A Tribute to Us
As far as I am concerned, the most important day on this planet is May 20th. That is why on this special day, I choose to write me a tribute, after all, it is my birthday! Yes, happy birthday to me and all my birthday mates, the special ones, especially Smart Ifeanyi, big ups mates.

Yea, right from when this particular life long journey began many years ago than I care to count, it has been full of fun, challenges, battles fought and won, love, laughter, anger, hate, naughtiness, mischief, you name it. I have seen life from various angles and still came out strong, so yes, A TRIBUTE TO ME!

Join me on this journey down my memory lane. I was not really born with a silver spoon, just your normal wooden spoon. I only had many perks of being an only child, that makes some people think otherwise. I did not have to share the little resources available to my parents but that does not mean they were not little. Sometimes I wonder how we would have coped if my parents had like five or six of us as I intend to have, *winks*. Early stages of growing up were fun even though that part of my journey occurred in a rural area. Rural life then was innocent and unadulterated. I remember walking. to school most mornings through the apian route with various birds accompanying me with their chants and chatters and my school bag hanging daintily on my shoulder. When it rains, my little mermaid umbrella will join the procession. During my primary shool days, I must confess, I was like a little princess in a fantasy world created for me by my loving parents. A TRIBUTE TO THE PRINCESS!

At age nine, my Dad kicked the bucket (I never really get to read or hear this expression any more, immunity to death?). Life however did not change much until I entered the boarding school and I began to feel the pangs of not having enough. Life in the hostel was one of survival, especially as a junior student. The senior students seemed to have been sent from hell to torment the junior ones, which we were only too glad to reciprocate when we became seniors ourselves. I naturally appear very quiet and soft, maybe due to my petite size. This often garners me some measure of respect and pity such that when my stubborn and mischievous part acts, it is either ignored. I am often over looked when it comes time for punishment. However, one fateful day, while my mates were writing mock Physics. Examination in preparation for Senior School Certificate Examination, some few diehards and I locked ourselves inside one of the hostels and commenced a cooking spree. Mind you, it was a taboo to cook in school then. Our nois e attracted the school authorities who swooped in on us and forced us to open the door. That act gained us indefinite suspension, a couple of weeks to our final examinations. A TRIBUTE TO THE MISCHIVOUS PETITE!

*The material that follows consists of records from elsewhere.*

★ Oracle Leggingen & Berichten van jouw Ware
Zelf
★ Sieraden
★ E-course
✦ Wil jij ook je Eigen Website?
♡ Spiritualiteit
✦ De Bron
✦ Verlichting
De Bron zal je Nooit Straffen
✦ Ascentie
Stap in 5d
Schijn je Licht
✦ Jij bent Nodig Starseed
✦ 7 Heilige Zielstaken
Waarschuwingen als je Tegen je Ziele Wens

Life actually bared its fangs when I passed out of secondary school into the real world of hard knocks. Nevertheless, these years molded me into this strong, independent and caring person I am today. Without these trying periods, who knows what I would have turned out to be? So I have no regrets. My friend asked me recently what my biggest challenge in life has been so far. It was not the death of Dad and its attendant troubles, not the hassles of attending a University with very little, not even the war of unemployment and underemployment in my dera country, nor the numerous heartbreaks from the wonderful guys. No! It was losing my first admission at Unizik. That was after staying there for one year!. No thanks to Mr. WAEC who saw my Mathematics result as worthy of being withheld. (To set the records straight, failing Maths at the first sitting was my own undoing. I dogged classes because my Mathematics teacher was no fun and made the subject. Seem like a monster). Since the admission was provisional, dependant on producing the Mathematics within a year, I lost the admission when I could not produce the result. I thought I would die. Imagine the time wasted and the one to be wasted writing another entrance examination.

It was the lowest moment in my life. Yet, glory to God for here I am, a well rounded graduate in the discipline of my choice from a school that helped bring out the best in me.

A TRIBUTE TO THE SURVIVOR!

SURVIVOR

SURVIVOR

Now, still underemployed, still single, still loving, still daring, still caring, still improving, still forging ahead and winning my wars. I doff my cap for me. It definitely has not been an all-smooth ride, but I am happy that I came, I am seeing and I am conquering.

conqueror

conqueror

In this journey, I make bold to say that after God, my Mum has been awesome, an understatement, but for want of a better word, will have to suffice. kudos to my wonderful family and friends, love you all. TRIBUTE TO ALL OF US!